The MRG15 level is increased in the livers of humans and mice with NASH. The inflammatory cytokines in NASH liver stabilize MRG15 via increasing its acetylation. Considerable amount of MRG15 is further identified to associate with the outer mitochondrial membrane, where it interacts with and deacetylates the mitochondrial Tu translation elongation factor (TUFM). Deacetylated TUFM, especially at the 82K and 91K sites, is subjected to accelerated degradation by the mitochondrial ClpXP protease system. Reduced liver TUFM consequently results in impaired mitophagy, increased oxidative stress and activated NLRP3 inflammasome pathway. Blocking MRG15 expression significantly protects the liver from NASH progression via increased stability of liver TUFM. Liver samples from NASH patients also display a clear reduction in TUFM level, in correlation with increased MRG15 expression.

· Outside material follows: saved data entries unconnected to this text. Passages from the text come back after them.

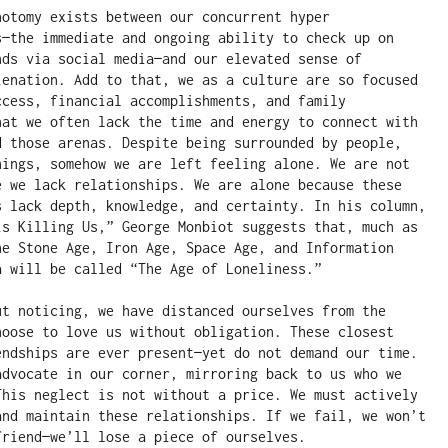
hotomy exists between our concurrent hyper 
s—the immediate and ongoing ability to check up on 
nds via social media—and our elevated sense of 
ienation. Add to that, we as a culture are so focused 
ccess, financial accomplishments, and family 
hat we often lack the time and energy to connect with 
d those arenas. Despite being surrounded by people, 
hings, somehow we are left feeling alone. We are not 
e we lack relationships. We are alone because these 
s lack depth, knowledge, and certainty. In his column, 
is Killing Us,” George Monbiot suggests that, much as 
he Stone Age, Iron Age, Space Age, and Information 
a will be called “The Age of Loneliness.”  

ut noticing, we have distanced ourselves from the 
hoose to love us without obligation. These closest 
endships are ever present—yet do not demand our time. 
advocate in our corner, mirroring back to us who we 
This neglect is not without a price. We must actively 
and maintain these relationships. If we fail, we won’t 
riend—we’ll lose a piece of ourselves. 
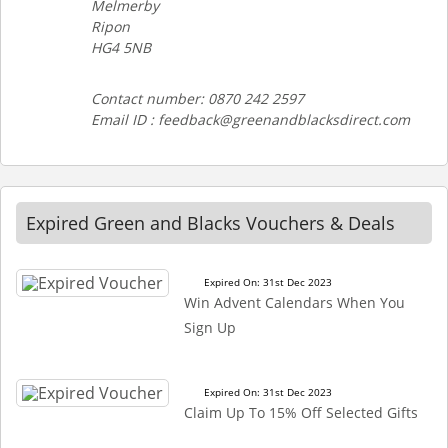
Melmerby
Ripon
HG4 5NB
Contact number: 0870 242 2597
Email ID : feedback@greenandblacksdirect.com
Expired Green and Blacks Vouchers & Deals
Expired On: 31st Dec 2023
Win Advent Calendars When You
Sign Up
Expired On: 31st Dec 2023
Claim Up To 15% Off Selected Gifts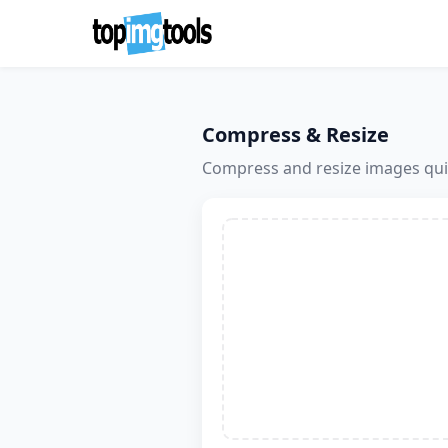
Compress & Resize
Compress and resize images quic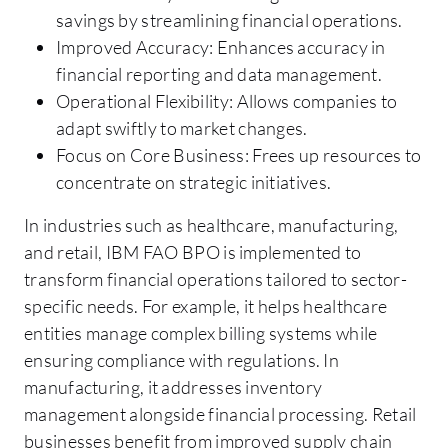
savings by streamlining financial operations.
Improved Accuracy: Enhances accuracy in
financial reporting and data management.
Operational Flexibility: Allows companies to
adapt swiftly to market changes.
Focus on Core Business: Frees up resources to
concentrate on strategic initiatives.
In industries such as healthcare, manufacturing,
and retail, IBM FAO BPO is implemented to
transform financial operations tailored to sector-
specific needs. For example, it helps healthcare
entities manage complex billing systems while
ensuring compliance with regulations. In
manufacturing, it addresses inventory
management alongside financial processing. Retail
businesses benefit from improved supply chain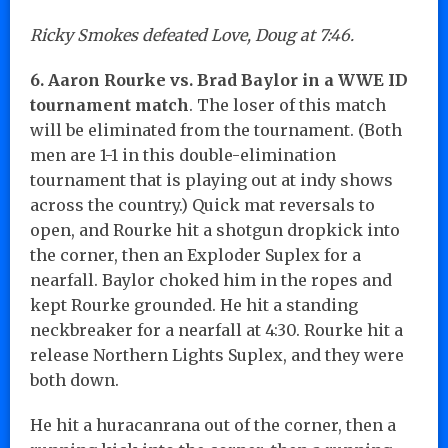
Ricky Smokes defeated Love, Doug at 7:46.
6. Aaron Rourke vs. Brad Baylor in a WWE ID
tournament match
. The loser of this match
will be eliminated from the tournament. (Both
men are 1-1 in this double-elimination
tournament that is playing out at indy shows
across the country.) Quick mat reversals to
open, and Rourke hit a shotgun dropkick into
the corner, then an Exploder Suplex for a
nearfall. Baylor choked him in the ropes and
kept Rourke grounded. He hit a standing
neckbreaker for a nearfall at 4:30. Rourke hit a
release Northern Lights Suplex, and they were
both down.
He hit a huracanrana out of the corner, then a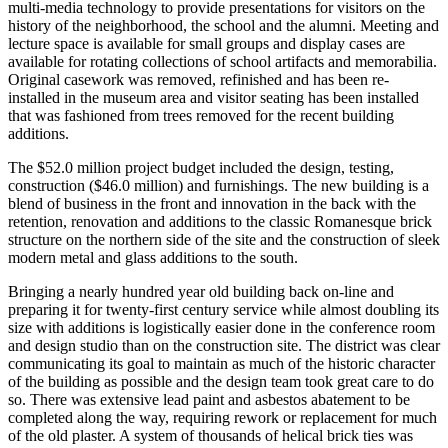
multi-media technology to provide presentations for visitors on the
history of the neighborhood, the school and the alumni. Meeting and
lecture space is available for small groups and display cases are
available for rotating collections of school artifacts and memorabilia.
Original casework was removed, refinished and has been re-
installed in the museum area and visitor seating has been installed
that was fashioned from trees removed for the recent building
additions.
The $52.0 million project budget included the design, testing,
construction ($46.0 million) and furnishings. The new building is a
blend of business in the front and innovation in the back with the
retention, renovation and additions to the classic Romanesque brick
structure on the northern side of the site and the construction of sleek
modern metal and glass additions to the south.
Bringing a nearly hundred year old building back on-line and
preparing it for twenty-first century service while almost doubling its
size with additions is logistically easier done in the conference room
and design studio than on the construction site. The district was clear
communicating its goal to maintain as much of the historic character
of the building as possible and the design team took great care to do
so. There was extensive lead paint and asbestos abatement to be
completed along the way, requiring rework or replacement for much
of the old plaster. A system of thousands of helical brick ties was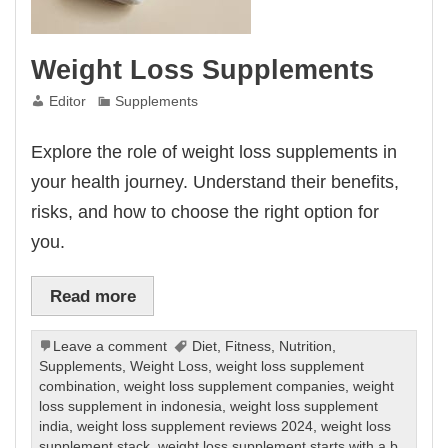
Weight Loss Supplements
Editor
Supplements
Explore the role of weight loss supplements in
your health journey. Understand their benefits,
risks, and how to choose the right option for
you.
Read more
Leave a comment
Diet
,
Fitness
,
Nutrition
,
Supplements
,
Weight Loss
,
weight loss supplement
combination
,
weight loss supplement companies
,
weight
loss supplement in indonesia
,
weight loss supplement
india
,
weight loss supplement reviews 2024
,
weight loss
supplement stack
,
weight loss supplement starts with a b
,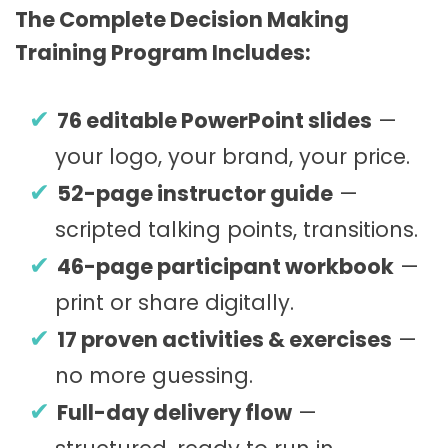
The Complete Decision Making
Training Program Includes:
76 editable PowerPoint slides
—
your logo, your brand, your price.
52-page instructor guide
—
scripted talking points, transitions.
46-page participant workbook
—
print or share digitally.
17 proven activities & exercises
—
no more guessing.
Full-day delivery flow
—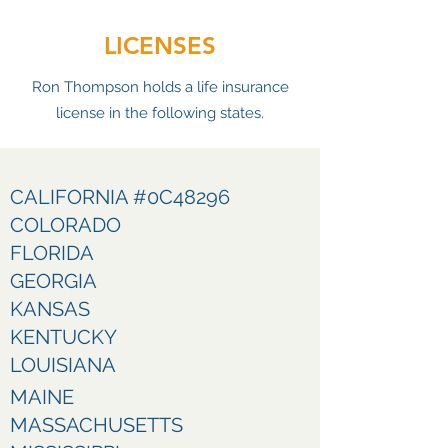
LICENSES
Ron Thompson holds a life insurance
license in the following states.
CALIFORNIA #0C48296
COLORADO
FLORIDA
GEORGIA
KANSAS
KENTUCKY
LOUISIANA
MAINE
MASSACHUSETTS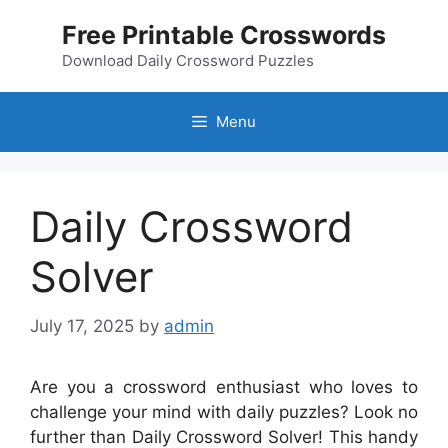
Skip
Free Printable Crosswords
to
content
Download Daily Crossword Puzzles
Menu
Daily Crossword
Solver
July 17, 2025
by
admin
Are you a crossword enthusiast who loves to
challenge your mind with daily puzzles? Look no
further than Daily Crossword Solver! This handy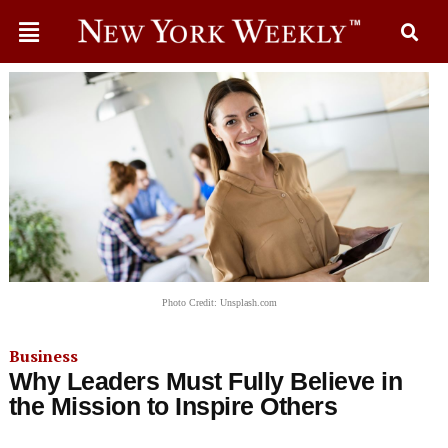
Photo Credit: Unsplash.com
Business
Why Leaders Must Fully Believe in
the Mission to Inspire Others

Collectively, these findings uncover a mitochondrial MRG15-TUFM regulation pathway that contributes significantly to the liver progression from simple steatosis to NASH, and a potential target to treat NASH.
This study demonstrates that the mortality factor 4-like protein 1 (MORF4L1, also called MRG15) contributes significantly to the progression from liver steatosis to nonalcoholic steatohepatitis (NASH). Blocking liver MRG15 expression ameliorates NASH progression through stabilizing the mitochondrial Tu translation elongation factor (TUFM) and enhancing mitophagy.